THE TASKS:
• 1. Using the text on simscape.Value and simscape.Unit objects, answer these questions.
(a) What must hold for all members of an array in a simscape.Value?
(b) Which MATLAB function does the example function apply to the extracted values?
(c) Which objects does the example function use to compute the derived unit?
• 2. From the text on simscape.Value and simscape.Unit objects, reproduce word for word the passage starting with "Preprocess or postprocess" and going on through "out = mypagemtimes(a, b)".

TEXT:
## START

Working with simscape.Value and simscape.Unit Objects

Working with `simscape.Value` and `simscape.Unit` Objects

In physical modeling, block parameters, variables, and physical signals are represented as a value with associated unit. Simscape™ unit manager automatically performs the necessary unit conversion operations when solving a physical network. simscape.Value and simscape.Unit objects essentially implement a MATLAB^® interface that replicates the unit manager functionality outside of Simscape:

simscape.Value binds arrays of arithmetic values to units and propagates those units through mathematical operations. All members of an array must have the same unit.
simscape.Unit represents units of measure without an associated value, and therefore lets you write MATLAB functions that emulate the unit propagation behavior.

Use simscape.Value and simscape.Unit to:

Preprocess or postprocess simulation data with units in MATLAB, for example, calculate total fluid mass or plot vehicle dynamics.
Create value with unit objects in MATLAB and manipulate them during programmatic model construction.
Write MATLAB functions that operate on values with units.

For example, this function computes page-wise matrix multiplication while propagating units:

function out = mypagemtimes(a, b)
  out = simscape.Value(pagemtimes(value(a),value(b)),unit(a)*unit(b));
end

The function:

Takes two simscape.Value objects, a and b, as arguments.
Extracts values from a and b.
Uses the MATLAB pagemtimes function on these extracted values.
Uses the simscape.Unit objects to compute the derived unit.
Reattaches the new unit to the computed array of values and returns the resulting simscape.Value object.

## END

DATASET:
## START

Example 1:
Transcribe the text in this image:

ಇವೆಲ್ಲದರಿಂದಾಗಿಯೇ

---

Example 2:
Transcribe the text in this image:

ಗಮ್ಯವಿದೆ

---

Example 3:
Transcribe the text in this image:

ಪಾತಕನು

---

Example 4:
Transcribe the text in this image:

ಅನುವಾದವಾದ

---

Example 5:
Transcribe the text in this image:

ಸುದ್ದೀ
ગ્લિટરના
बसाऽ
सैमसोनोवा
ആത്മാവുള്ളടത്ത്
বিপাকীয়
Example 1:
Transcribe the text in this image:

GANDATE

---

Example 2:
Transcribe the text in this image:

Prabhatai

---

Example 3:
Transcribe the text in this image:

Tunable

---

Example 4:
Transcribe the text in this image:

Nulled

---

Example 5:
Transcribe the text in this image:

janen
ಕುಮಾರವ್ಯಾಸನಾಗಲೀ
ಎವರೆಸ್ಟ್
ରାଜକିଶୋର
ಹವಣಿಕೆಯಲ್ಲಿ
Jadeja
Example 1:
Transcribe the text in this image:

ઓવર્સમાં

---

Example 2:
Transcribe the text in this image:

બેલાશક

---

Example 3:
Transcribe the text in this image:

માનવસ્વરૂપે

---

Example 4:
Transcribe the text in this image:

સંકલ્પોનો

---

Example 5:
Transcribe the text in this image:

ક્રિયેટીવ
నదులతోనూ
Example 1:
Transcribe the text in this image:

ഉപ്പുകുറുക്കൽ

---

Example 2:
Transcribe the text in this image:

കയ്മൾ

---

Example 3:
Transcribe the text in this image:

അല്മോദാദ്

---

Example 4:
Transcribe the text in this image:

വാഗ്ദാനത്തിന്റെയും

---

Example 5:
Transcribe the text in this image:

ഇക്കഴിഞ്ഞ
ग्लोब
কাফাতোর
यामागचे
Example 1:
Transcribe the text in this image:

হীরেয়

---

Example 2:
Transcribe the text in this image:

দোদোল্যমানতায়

## END

THE REPLIES:
• 1.
(a) They must all have the same unit.
(b) The pagemtimes function.
(c) The simscape.Unit objects.

• 2.
Preprocess or postprocess simulation data with units in MATLAB, for example, calculate total fluid mass or plot vehicle dynamics.
Create value with unit objects in MATLAB and manipulate them during programmatic model construction.
Write MATLAB functions that operate on values with units.

For example, this function computes page-wise matrix multiplication while propagating units:

function out = mypagemtimes(a, b)